It could be the watchdog? Are u using diskless watchdog?Two nodes are not
supported in diskless mode.

On Tue, Dec 5, 2023, 5:40 PM Raphael DUBOIS-LISKI <
raphael.dubois-li...@soget.fr> wrote:

> Hello,
>
>
>
> I am seeking help for the setup of an Active/Active pacemaker cluster that
> relies on a DRBD cluster as the data storage backend, as the solution is
> mounted on 2 RHEL9 VMs, the file system used is GFS2.
>
>
>
> Linked, is a PDF of the infrastructure that I am currently experimenting
> on.
>
>
>
> For context, this is my Pacemaker cluster config:
>
>
>
> Cluster Name: mycluster
>
> Corosync Nodes:
>
> Node1 Node2
>
> Pacemaker Nodes:
>
> Node1 Node2
>
>
>
> Resources:
>
>   Clone: Data-clone
>
>     Meta Attributes: Data-clone-meta_attributes
>
>       clone-max=2
>
>       clone-node-max=1
>
>       notify=true
>
>       promotable=true
>
>       promoted-max=2
>
>       promoted-node-max=1
>
>     Resource: Data (class=ocf provider=linbit type=drbd)

#### Records provided:
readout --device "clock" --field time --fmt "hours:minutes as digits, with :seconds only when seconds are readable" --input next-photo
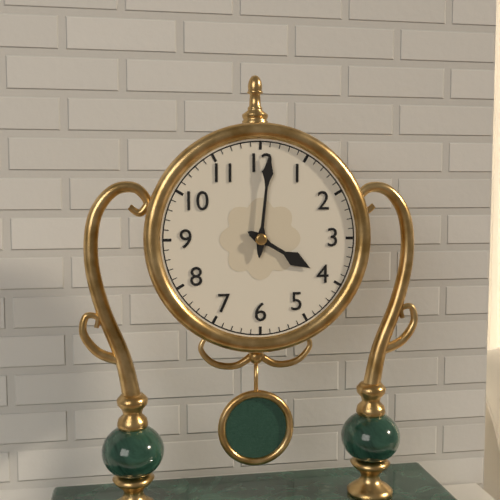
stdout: 4:01
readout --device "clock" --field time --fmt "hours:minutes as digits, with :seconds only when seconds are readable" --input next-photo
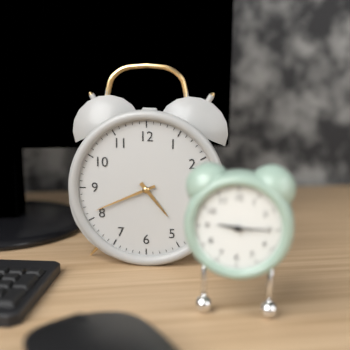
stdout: 4:41
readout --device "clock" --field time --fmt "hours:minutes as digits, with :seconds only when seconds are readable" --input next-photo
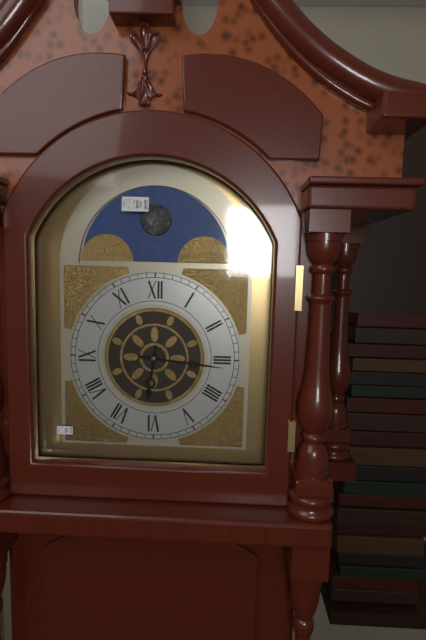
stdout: 6:16
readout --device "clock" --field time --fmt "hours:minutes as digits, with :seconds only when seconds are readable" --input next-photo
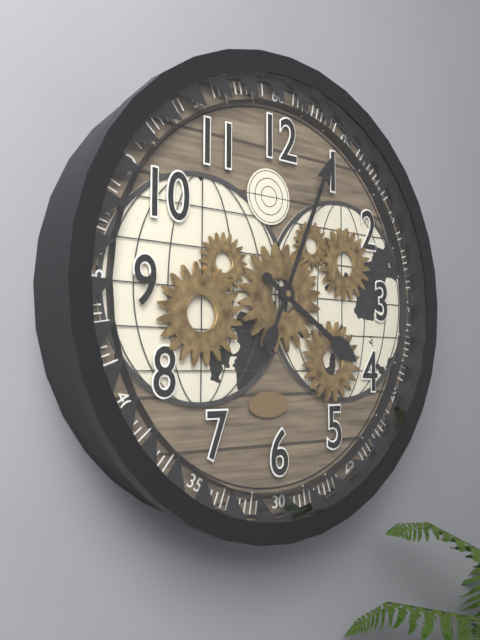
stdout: 4:04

#### The exercise:
Transcribe part of the pacemaker cluster thread, beginning at the words "It could be" and stopping after the words "used is GFS2.".

#### The completed task:
It could be the watchdog? Are u using diskless watchdog?Two nodes are not
supported in diskless mode.

On Tue, Dec 5, 2023, 5:40 PM Raphael DUBOIS-LISKI <
raphael.dubois-li...@soget.fr> wrote:

> Hello,
>
>
>
> I am seeking help for the setup of an Active/Active pacemaker cluster that
> relies on a DRBD cluster as the data storage backend, as the solution is
> mounted on 2 RHEL9 VMs, the file system used is GFS2.